Voyage autour de la Méditerranée avec Fatma Saïd au Festival de Paris
Depuis la petite salle du Théâtre de l’Œuvre, le public s’embarque pour aller découvrir, avec Fatma Saïd, les rives de la Méditerranée – la France avec Bizet, la Grèce avec le cycle des Cinq mélodies populaires grecques de Ravel, l’Espagne avec Falla et Obradors et enfin, l’Égypte et le Liban. Un programme également empreint d’une mélancolie qui se poursuit tout le long du chemin, autant avec Les Chemins de l’amour de Poulenc que les Trois chansons égyptiennes de Sherif Mohie El Din, trois poèmes évoquant, explique la soprano, la nostalgie de l’amour perdu dans des comparaisons avec la nature et enfin, la mort qui attend le poète dans son lit d’hôpital. C’est l’un des moments les plus poignants du concert, marqué par une puissante intensité dramatique dans une musique plutôt minimaliste, alternant avec des silences où la salle est suspendue à la voix de Fatma Saïd.
Malcolm Martineau, au piano, participe lui aussi à ces touches de mélancolie, mais aussi de gaieté car après tout, le programme présente également des airs plus vifs ou guillerets comme les Fêtes galantes de Poulenc ou certaines des Siete canciones populares españolas de Falla. Dans tous les cas, il aborde chaque morceau avec beaucoup de précision. Le jeu est posé, engagé avec une certaine délicatesse toutefois, soigné et à l’écoute de la soprano avec laquelle il entre parfaitement en communication.
La cantatrice égyptienne déploie, quant à elle, une voix particulièrement riche dans son timbre, mâtiné de nombreuses nuances lumineuses soutenues par un fond plus ombragé, feutré comme du velours. Le chant est souple, prenant le temps de bien s’installer, même si le souffle vient lui manquer sur une ou deux notes finales. Il reste cependant fluide, notamment par la diction travaillée dans chacune des langues chantées. Il est également très expressif, autant dans sa vivacité, son amusement, que dans sa nostalgie pénétrante et troublante. Moins engagée au début du concert dans son Ravel, c’est avec Poulenc, qui suit, qu’elle prend définitivement ses marques sur la scène avant de rejoindre l’Espagne et le Moyen-Orient après le petit entracte. Enfin, dans les pas de Fairuz, Fatma Saïd aborde son « tube » Aatani al naya wa ghanni (« Donne-moi la flûte »), composé par Najeeb Hankash sur un texte du grand poète libanais Gibran Khalil Gibran. Ici, la voix emporte avec chaleur et naturel le public dans une profonde mélancolie qui lui vaut, à la fin, de nombreux applaudissements.

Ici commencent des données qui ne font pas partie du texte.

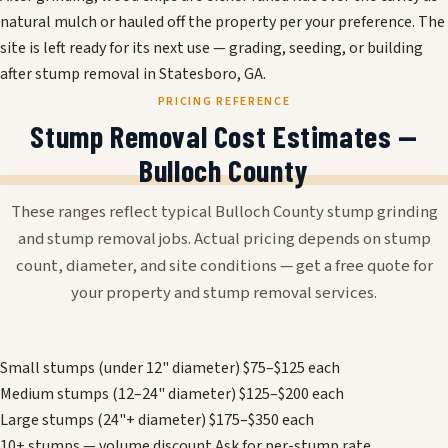
natural mulch or hauled off the property per your preference. The
site is left ready for its next use — grading, seeding, or building
after stump removal in Statesboro, GA.
PRICING REFERENCE
Stump Removal Cost Estimates —
Bulloch County
These ranges reflect typical Bulloch County stump grinding
and stump removal jobs. Actual pricing depends on stump
count, diameter, and site conditions — get a free quote for
your property and stump removal services.
Small stumps (under 12" diameter)
$75–$125 each
Medium stumps (12–24" diameter)
$125–$200 each
Large stumps (24"+ diameter)
$175–$350 each
10+ stumps — volume discount
Ask for per-stump rate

C’est toutefois sur une note plus gaie que s’achève le concert avec, en bis, « La tarántula é un bicho mú malo » de Gimenez, sur les rires et les remerciements du public. Les spectateurs interrompent toutefois par leurs applaudissements la continuité des cycles, guidés par l’enthousiasme, et remercient les artistes avant que finalement ne s’achève le voyage.